A fact sheet from the Missouri Department of Agriculture entitled “Cattle Inventory Across Missouri” shows Missouri ranks second to Texas in cow/calf inventory. A map of Missouri depicts Chariton, Linn and Macon counties with an inventory of 30,000 – 49,999 head with the state’s average herd size of 69 head (including calves).
The economic impact of the proposed recommendations to the Chariton Valley region cannot be overlooked. Radke’s article recommends producers call Congress and lobby against these proposed changes, and address the misconceptions that are now circulating in the media about beef.

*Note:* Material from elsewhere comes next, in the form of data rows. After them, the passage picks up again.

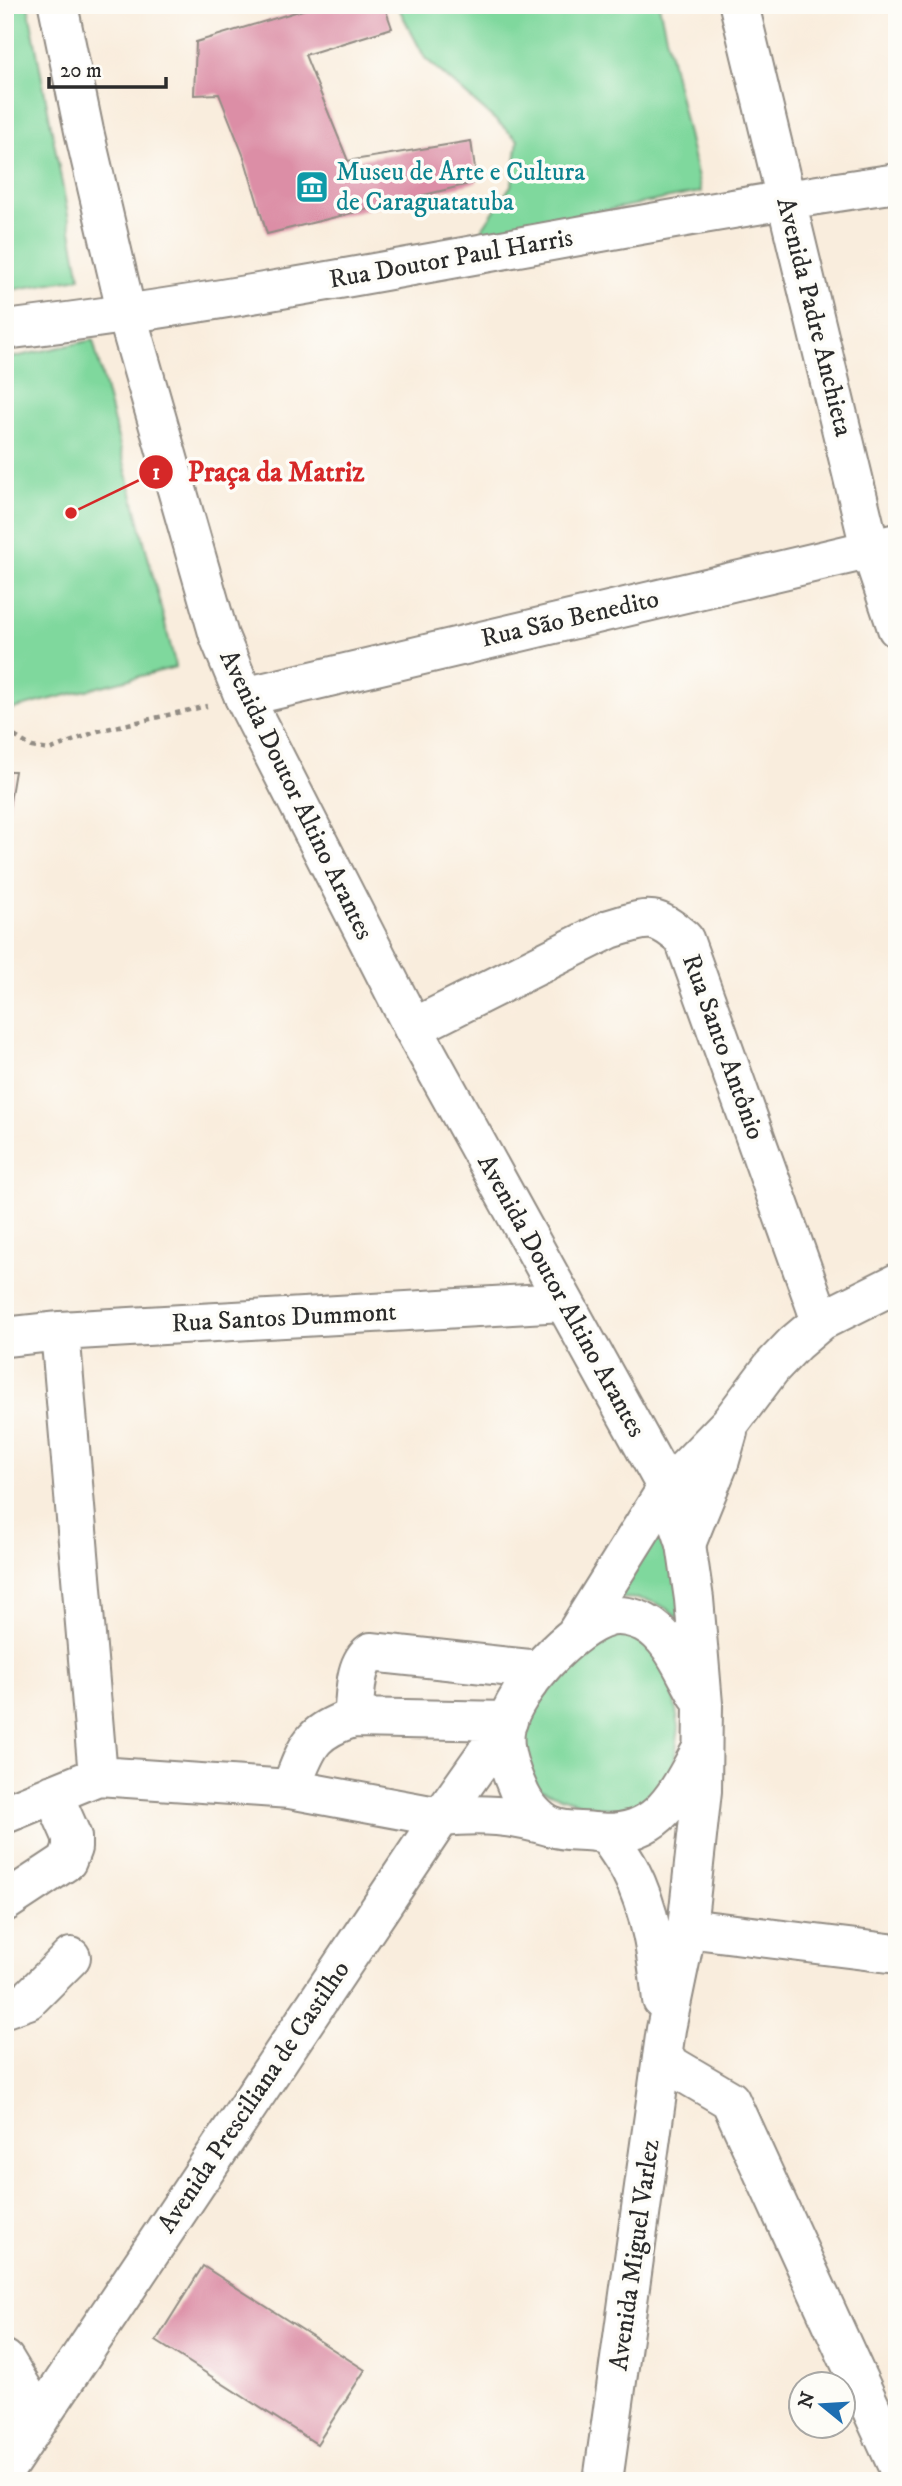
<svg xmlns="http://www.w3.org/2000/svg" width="902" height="2486" viewBox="0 0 902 2486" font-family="'IM FELL DW Pica',serif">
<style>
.green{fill:#7fd89d;stroke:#558264;stroke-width:2}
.building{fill:#dc8ea6}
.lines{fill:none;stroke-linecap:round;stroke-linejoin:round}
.minor-casing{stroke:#928c84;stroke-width:42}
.major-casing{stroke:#928c84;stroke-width:42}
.path{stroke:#928c84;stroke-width:4.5;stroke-dasharray:5 5;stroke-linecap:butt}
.minor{stroke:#fff;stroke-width:38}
.major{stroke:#fff;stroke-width:38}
.labels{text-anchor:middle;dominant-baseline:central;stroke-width:7;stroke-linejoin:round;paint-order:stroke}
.culture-label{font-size:26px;fill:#0d838f;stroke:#fdfcf7;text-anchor:start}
.street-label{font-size:26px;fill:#2b2b2b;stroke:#fdfcf7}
.leader{fill:none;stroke:#d62828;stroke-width:2.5}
.callout-dot{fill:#d62828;stroke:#fdfcf7;stroke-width:2.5}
.mark-label{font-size:21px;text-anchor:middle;font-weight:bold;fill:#fff}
.callout-label{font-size:28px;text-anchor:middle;font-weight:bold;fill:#d62828;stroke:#fdfcf7;stroke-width:7;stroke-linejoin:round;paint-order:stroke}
</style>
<rect width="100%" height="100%" fill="#fdfcf7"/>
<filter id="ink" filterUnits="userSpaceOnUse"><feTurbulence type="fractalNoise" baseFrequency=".0143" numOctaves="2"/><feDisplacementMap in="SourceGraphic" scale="14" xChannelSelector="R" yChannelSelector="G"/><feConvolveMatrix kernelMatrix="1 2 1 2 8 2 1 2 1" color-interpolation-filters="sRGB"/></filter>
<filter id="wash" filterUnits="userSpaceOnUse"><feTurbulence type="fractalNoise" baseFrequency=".00686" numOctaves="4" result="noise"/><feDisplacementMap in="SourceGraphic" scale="28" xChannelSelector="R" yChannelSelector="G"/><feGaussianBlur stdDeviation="1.57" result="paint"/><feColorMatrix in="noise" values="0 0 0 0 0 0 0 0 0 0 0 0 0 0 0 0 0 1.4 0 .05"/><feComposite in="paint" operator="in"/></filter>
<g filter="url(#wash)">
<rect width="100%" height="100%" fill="#f9eddd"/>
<!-- green -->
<path class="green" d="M 5,5 L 28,5 L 80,278 L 5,291 Z
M 397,5 L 659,5 L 701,192 L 478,235 L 512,184 L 518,140 L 425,58 Z
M 93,340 L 176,667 L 5,711 L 5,359 Z
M 666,1514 L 685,1624 C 661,1599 641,1596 608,1599 Z
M 610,1629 L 639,1633 L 658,1660 L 672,1688 L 679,1727 L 673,1772 L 645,1808 C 608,1814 574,1803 539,1789 L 522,1756 L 524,1727 L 546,1690 L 573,1652 Z"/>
<g id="blocks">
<!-- building -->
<path class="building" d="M 319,5 L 384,5 L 392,28 L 305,55 L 348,161 L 471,141 L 477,182 L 267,234 L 244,157 L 219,94 L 194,95 L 196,42 Z
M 5,771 L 15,771 L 7,819 L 5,819 Z
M 203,2266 L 365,2370 L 317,2444 L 156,2341 Z"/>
</g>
</g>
<g filter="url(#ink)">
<use href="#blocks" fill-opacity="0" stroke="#928c84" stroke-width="2"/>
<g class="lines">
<defs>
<path id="minor" d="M 739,5 L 870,548 L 897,628
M 5,330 C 304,294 599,226 897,183
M 244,697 L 897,543
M 413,1028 L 610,929 C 647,918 653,912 684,939 L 821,1321
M 60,1331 L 98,1776
M 5,1337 L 60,1331 L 563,1302
M 667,1488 L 730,1423 L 772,1367 L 795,1343 L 821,1321 L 897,1283
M 686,1544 L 720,1460 L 728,1432
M 353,1718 C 356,1698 353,1665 371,1652 L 539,1670
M 290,1789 C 308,1748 307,1733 353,1718 L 508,1721
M 5,1814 L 98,1776 L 290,1789 L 441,1817
M 5,1902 L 67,1861 L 72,1848 L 72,1837 L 53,1794
M 687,1928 L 897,1954
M 5,2008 L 28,2000 L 71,1957
M 662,2060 L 730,2100 L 897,2465
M 5,2360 L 40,2418
M 5,2470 L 441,1817 L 506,1725"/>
<path id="major" d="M 58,5 L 84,131 L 127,315 L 219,636 L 244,697 L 413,1028 L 667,1488 L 686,1544 L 694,1599 L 703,1704 L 702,1791 L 687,1928 L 666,2029 L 603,2481
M 575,1635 L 667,1488
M 698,1695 C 684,1672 671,1636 645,1623 C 636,1618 620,1614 609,1617 C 572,1626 514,1690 506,1726 C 501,1746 510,1771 518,1789 C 523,1803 538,1822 553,1827 C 565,1832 582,1830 595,1832 C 656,1839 675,1798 700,1752
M 441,1817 C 482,1813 512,1815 552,1827
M 606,1833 C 614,1845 623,1857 630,1870 C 651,1910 657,1956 662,2000"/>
</defs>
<!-- minor casing -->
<use href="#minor" class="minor-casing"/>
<!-- major casing -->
<use href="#major" class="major-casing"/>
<!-- path -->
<path class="path" d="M 5,733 L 11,734 L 32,747 L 49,750 L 98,731 L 207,706"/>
<!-- minor -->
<use href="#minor" class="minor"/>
<!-- major -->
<use href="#major" class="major"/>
</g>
</g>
<!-- icons -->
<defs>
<symbol id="museum-square" viewBox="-11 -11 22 22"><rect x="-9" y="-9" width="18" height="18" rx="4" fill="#0f9aa8" stroke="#fdfcf7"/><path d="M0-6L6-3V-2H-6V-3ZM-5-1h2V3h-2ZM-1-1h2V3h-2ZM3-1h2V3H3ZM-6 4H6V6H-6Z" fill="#fff"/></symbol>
</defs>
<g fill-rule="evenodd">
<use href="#museum-square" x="293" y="168" width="38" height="38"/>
</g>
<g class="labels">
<!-- culture labels -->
<g class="culture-label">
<text x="336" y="172">Museu de Arte e Cultura<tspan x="336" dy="30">de Caraguatatuba</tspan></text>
</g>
<!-- street labels -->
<g class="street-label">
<text transform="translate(451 259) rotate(-10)">Rua Doutor Paul Harris</text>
<text transform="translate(814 317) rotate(76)">Avenida Padre Anchieta</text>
<text transform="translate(570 619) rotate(-13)">Rua São Benedito</text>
<text transform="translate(296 795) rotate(64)">Avenida Doutor Altino Arantes</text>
<text transform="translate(723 1047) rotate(70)">Rua Santo Antônio</text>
<text transform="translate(561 1296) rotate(61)">Avenida Doutor Altino Arantes</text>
<text transform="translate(284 1318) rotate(-3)">Rua Santos Dummont</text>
<text transform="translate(254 2097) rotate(-56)">Avenida Presciliana de Castilho</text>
<text transform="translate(635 2255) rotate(-82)">Avenida Miguel Varlez</text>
</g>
</g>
<!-- callouts -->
<path class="leader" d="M71 513L156 472"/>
<g class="callout-dot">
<circle cx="71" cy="513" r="7"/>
<circle cx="156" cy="472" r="18"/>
</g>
<g class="mark-label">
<text x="156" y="479">1</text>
</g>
<g class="callout-label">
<text x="276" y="481">Praça da Matriz</text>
</g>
<!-- margin -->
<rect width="902" height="2486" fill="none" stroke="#fdfcf7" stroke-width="28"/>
<!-- north arrow -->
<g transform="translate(822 2405) rotate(288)"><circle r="33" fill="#fdfcf7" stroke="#a9a8a5" stroke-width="2"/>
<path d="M0-5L12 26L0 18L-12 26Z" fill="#1f6fb2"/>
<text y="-10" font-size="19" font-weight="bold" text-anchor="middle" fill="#2b2b2b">N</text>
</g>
<!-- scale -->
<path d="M49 77v10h117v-10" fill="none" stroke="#2b2b2b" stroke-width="3.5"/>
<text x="60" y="77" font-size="21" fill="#2b2b2b" stroke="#fdfcf7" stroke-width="5" paint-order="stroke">20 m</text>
</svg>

“If schools are forced to comply with these guidelines, obviously, less demand will have a trickle-down effect that will lower beef prices,” Nick Hammett, Marketing Manager for Circle A Ranch (located at Huntsville and Iberia), said. “I think that meat, and red meat particularly, plays a vital role in America’s diet. It is an important source of vitamins, minerals, and protein for America’s school age children. It is also important that everyone realizes that America’s beef producers do a great job of providing a nutritious, delicious and safe product.”